> Exercise details
Copy out all of the records. Keep every word exact.

> Records from a data collection
════════════════════

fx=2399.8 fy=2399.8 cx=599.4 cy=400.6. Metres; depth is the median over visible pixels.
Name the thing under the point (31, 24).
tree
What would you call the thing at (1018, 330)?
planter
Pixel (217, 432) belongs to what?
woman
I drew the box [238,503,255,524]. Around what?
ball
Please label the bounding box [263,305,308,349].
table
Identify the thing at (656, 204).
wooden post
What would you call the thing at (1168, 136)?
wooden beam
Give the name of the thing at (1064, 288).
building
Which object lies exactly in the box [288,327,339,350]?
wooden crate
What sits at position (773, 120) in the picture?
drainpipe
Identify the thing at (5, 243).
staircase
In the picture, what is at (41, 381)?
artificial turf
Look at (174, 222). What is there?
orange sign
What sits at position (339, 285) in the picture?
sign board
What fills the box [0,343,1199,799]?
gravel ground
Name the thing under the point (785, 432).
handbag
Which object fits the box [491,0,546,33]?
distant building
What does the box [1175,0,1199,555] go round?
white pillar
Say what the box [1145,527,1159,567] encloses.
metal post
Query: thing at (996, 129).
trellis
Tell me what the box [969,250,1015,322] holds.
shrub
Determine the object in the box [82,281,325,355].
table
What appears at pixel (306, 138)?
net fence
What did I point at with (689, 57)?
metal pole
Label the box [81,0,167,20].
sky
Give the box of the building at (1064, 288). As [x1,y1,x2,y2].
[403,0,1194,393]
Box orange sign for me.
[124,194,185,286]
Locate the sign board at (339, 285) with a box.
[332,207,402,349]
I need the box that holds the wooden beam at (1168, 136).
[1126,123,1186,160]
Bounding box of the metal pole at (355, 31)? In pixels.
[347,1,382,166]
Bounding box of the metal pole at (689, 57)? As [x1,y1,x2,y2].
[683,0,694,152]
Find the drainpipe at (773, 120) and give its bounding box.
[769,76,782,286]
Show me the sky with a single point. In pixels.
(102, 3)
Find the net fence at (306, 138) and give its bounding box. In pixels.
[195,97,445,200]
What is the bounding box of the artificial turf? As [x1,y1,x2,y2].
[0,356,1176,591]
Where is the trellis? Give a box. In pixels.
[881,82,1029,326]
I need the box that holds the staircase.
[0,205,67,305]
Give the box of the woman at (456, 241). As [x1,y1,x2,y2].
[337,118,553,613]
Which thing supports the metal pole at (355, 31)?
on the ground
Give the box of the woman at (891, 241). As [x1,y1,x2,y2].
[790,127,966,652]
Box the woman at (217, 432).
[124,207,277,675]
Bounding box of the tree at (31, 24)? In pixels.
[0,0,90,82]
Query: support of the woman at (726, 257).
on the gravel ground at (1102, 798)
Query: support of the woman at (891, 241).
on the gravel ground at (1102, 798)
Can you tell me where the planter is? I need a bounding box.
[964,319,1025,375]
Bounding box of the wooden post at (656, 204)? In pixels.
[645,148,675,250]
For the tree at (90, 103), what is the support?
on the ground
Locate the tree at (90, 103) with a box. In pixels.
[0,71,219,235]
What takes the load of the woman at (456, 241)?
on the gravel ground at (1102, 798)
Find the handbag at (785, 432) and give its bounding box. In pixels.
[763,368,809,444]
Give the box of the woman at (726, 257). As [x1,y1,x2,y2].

════════════════════

> Solution to this exercise
fx=2399.8 fy=2399.8 cx=599.4 cy=400.6. Metres; depth is the median over visible pixels.
Name the thing under the point (31, 24).
tree
What would you call the thing at (1018, 330)?
planter
Pixel (217, 432) belongs to what?
woman
I drew the box [238,503,255,524]. Around what?
ball
Please label the bounding box [263,305,308,349].
table
Identify the thing at (656, 204).
wooden post
What would you call the thing at (1168, 136)?
wooden beam
Give the name of the thing at (1064, 288).
building
Which object lies exactly in the box [288,327,339,350]?
wooden crate
What sits at position (773, 120) in the picture?
drainpipe
Identify the thing at (5, 243).
staircase
In the picture, what is at (41, 381)?
artificial turf
Look at (174, 222). What is there?
orange sign
What sits at position (339, 285) in the picture?
sign board
What fills the box [0,343,1199,799]?
gravel ground
Name the thing under the point (785, 432).
handbag
Which object fits the box [491,0,546,33]?
distant building
What does the box [1175,0,1199,555] go round?
white pillar
Say what the box [1145,527,1159,567] encloses.
metal post
Query: thing at (996, 129).
trellis
Tell me what the box [969,250,1015,322] holds.
shrub
Determine the object in the box [82,281,325,355].
table
What appears at pixel (306, 138)?
net fence
What did I point at with (689, 57)?
metal pole
Label the box [81,0,167,20].
sky
Give the box of the building at (1064, 288). As [x1,y1,x2,y2].
[403,0,1194,393]
Box orange sign for me.
[124,194,185,286]
Locate the sign board at (339, 285) with a box.
[332,207,402,349]
I need the box that holds the wooden beam at (1168, 136).
[1126,123,1186,160]
Bounding box of the metal pole at (355, 31)? In pixels.
[347,1,382,166]
Bounding box of the metal pole at (689, 57)? As [x1,y1,x2,y2].
[683,0,694,152]
Find the drainpipe at (773, 120) and give its bounding box.
[769,76,782,286]
Show me the sky with a single point. In pixels.
(102, 3)
Find the net fence at (306, 138) and give its bounding box. In pixels.
[195,97,445,200]
What is the bounding box of the artificial turf? As [x1,y1,x2,y2].
[0,356,1176,591]
Where is the trellis? Give a box. In pixels.
[881,82,1029,326]
I need the box that holds the staircase.
[0,205,67,305]
Give the box of the woman at (456, 241). As [x1,y1,x2,y2].
[337,118,553,613]
Which thing supports the metal pole at (355, 31)?
on the ground
Give the box of the woman at (891, 241). As [x1,y1,x2,y2].
[790,127,966,652]
Box the woman at (217, 432).
[124,207,277,675]
Bounding box of the tree at (31, 24)? In pixels.
[0,0,90,82]
Query: support of the woman at (726, 257).
on the gravel ground at (1102, 798)
Query: support of the woman at (891, 241).
on the gravel ground at (1102, 798)
Can you tell me where the planter is? I need a bounding box.
[964,319,1025,375]
Bounding box of the wooden post at (656, 204)? In pixels.
[645,148,675,250]
For the tree at (90, 103), what is the support?
on the ground
Locate the tree at (90, 103) with a box. In pixels.
[0,71,219,235]
What takes the load of the woman at (456, 241)?
on the gravel ground at (1102, 798)
Find the handbag at (785, 432) and give its bounding box. In pixels.
[763,368,809,444]
Give the box of the woman at (726, 257). As [x1,y1,x2,y2].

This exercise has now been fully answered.